**Exercise aim**
Without the pictures, retype each line below exactly as it stands.

—————

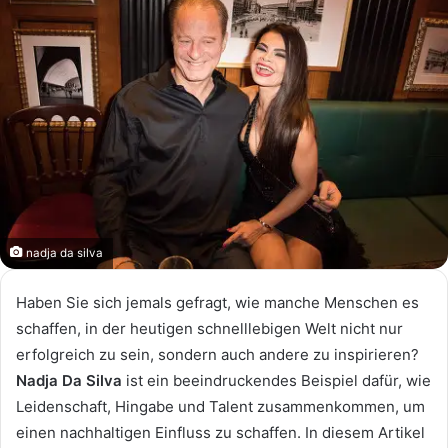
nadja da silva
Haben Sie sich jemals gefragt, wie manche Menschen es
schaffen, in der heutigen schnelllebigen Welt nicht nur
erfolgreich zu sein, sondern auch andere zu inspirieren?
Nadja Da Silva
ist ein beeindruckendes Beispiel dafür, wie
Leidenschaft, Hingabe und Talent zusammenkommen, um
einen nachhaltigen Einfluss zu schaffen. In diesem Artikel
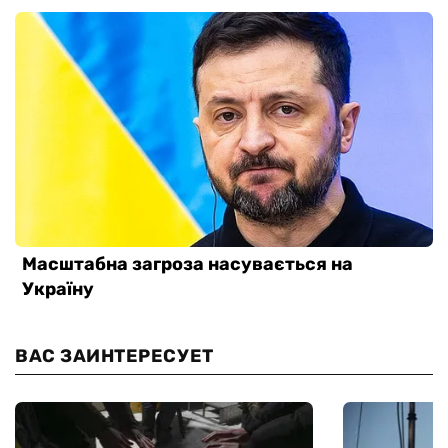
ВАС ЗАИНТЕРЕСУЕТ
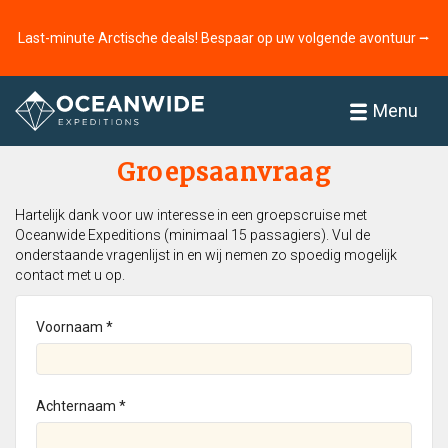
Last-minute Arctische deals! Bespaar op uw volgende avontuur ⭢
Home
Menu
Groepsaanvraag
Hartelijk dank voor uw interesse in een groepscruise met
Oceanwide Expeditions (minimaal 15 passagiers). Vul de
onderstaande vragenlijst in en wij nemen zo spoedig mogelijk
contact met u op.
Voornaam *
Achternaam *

—————

**Response to this task**
nadja da silva
Haben Sie sich jemals gefragt, wie manche Menschen es
schaffen, in der heutigen schnelllebigen Welt nicht nur
erfolgreich zu sein, sondern auch andere zu inspirieren?
Nadja Da Silva
ist ein beeindruckendes Beispiel dafür, wie
Leidenschaft, Hingabe und Talent zusammenkommen, um
einen nachhaltigen Einfluss zu schaffen. In diesem Artikel
ВАС ЗАИНТЕРЕСУЕТ
Last-minute Arctische deals! Bespaar op uw volgende avontuur ⭢
Home
Menu
Groepsaanvraag
Hartelijk dank voor uw interesse in een groepscruise met
Oceanwide Expeditions (minimaal 15 passagiers). Vul de
onderstaande vragenlijst in en wij nemen zo spoedig mogelijk
contact met u op.
Voornaam *
Achternaam *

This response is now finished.